▶ **REQUIRED ACTION**: For the material that follows, list every line containing the word "buttons".

▶ **GIVEN INFORMATION**:
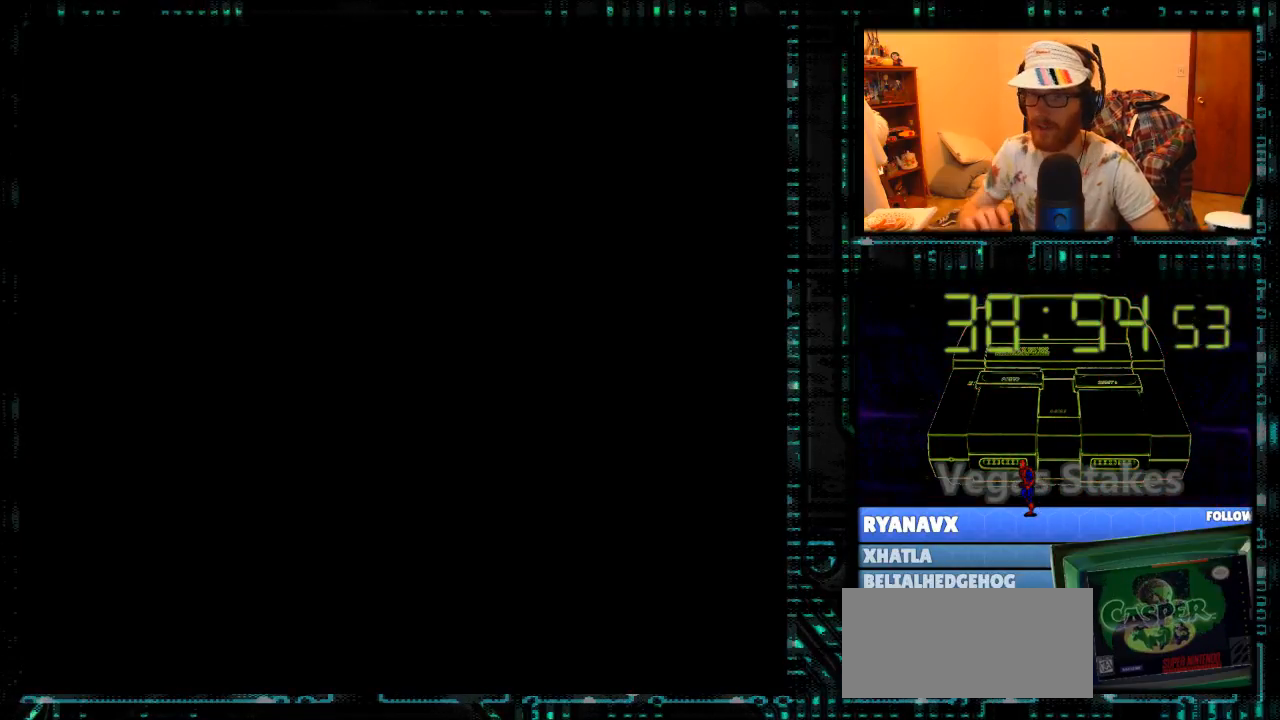
Gameplay with a controller (Nintendo layout); each line is a JSON object with the inputs held at the frame after it. "events" lists button and stick changes between this image and that frame as [ms after this image, input, new state], when the widget could be followed in between. Not read: L3 R3.
{"buttons": ["A"], "events": [[500, "A", "down"]]}
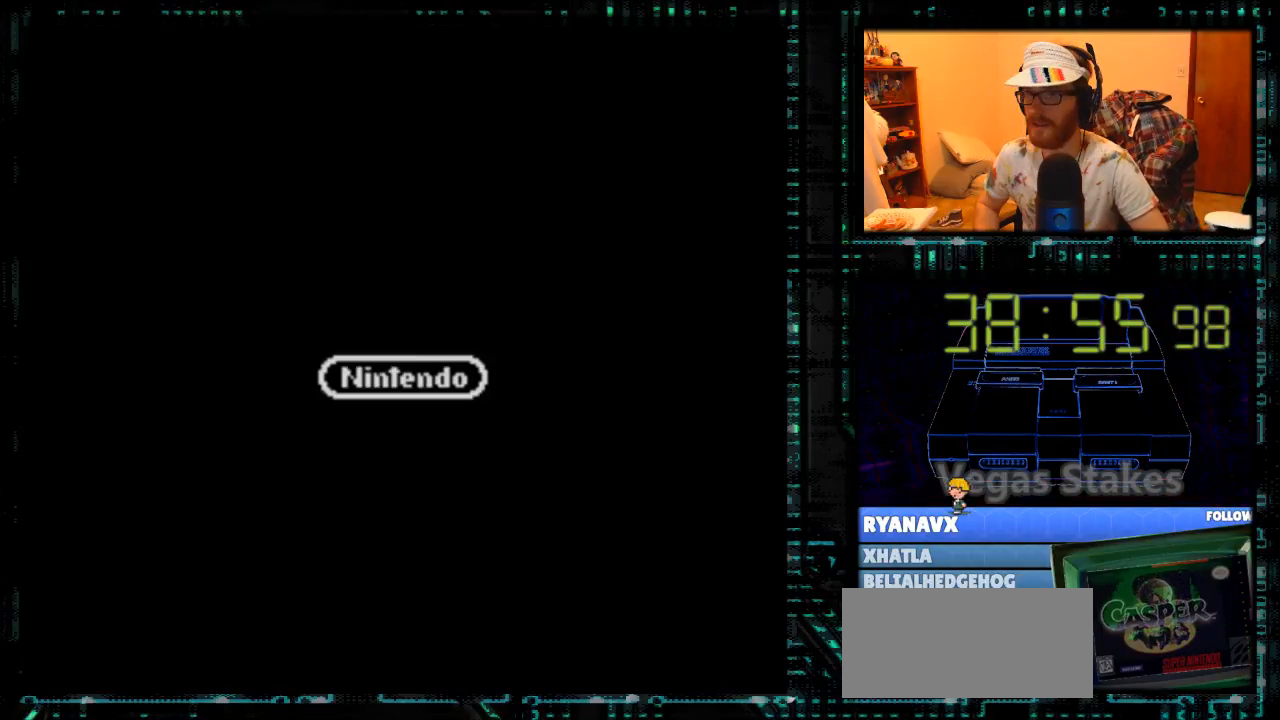
{"buttons": ["A"], "events": []}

▶ **SOLUTION FOR THIS TASK**:
{"buttons": ["A"], "events": [[500, "A", "down"]]}
{"buttons": ["A"], "events": []}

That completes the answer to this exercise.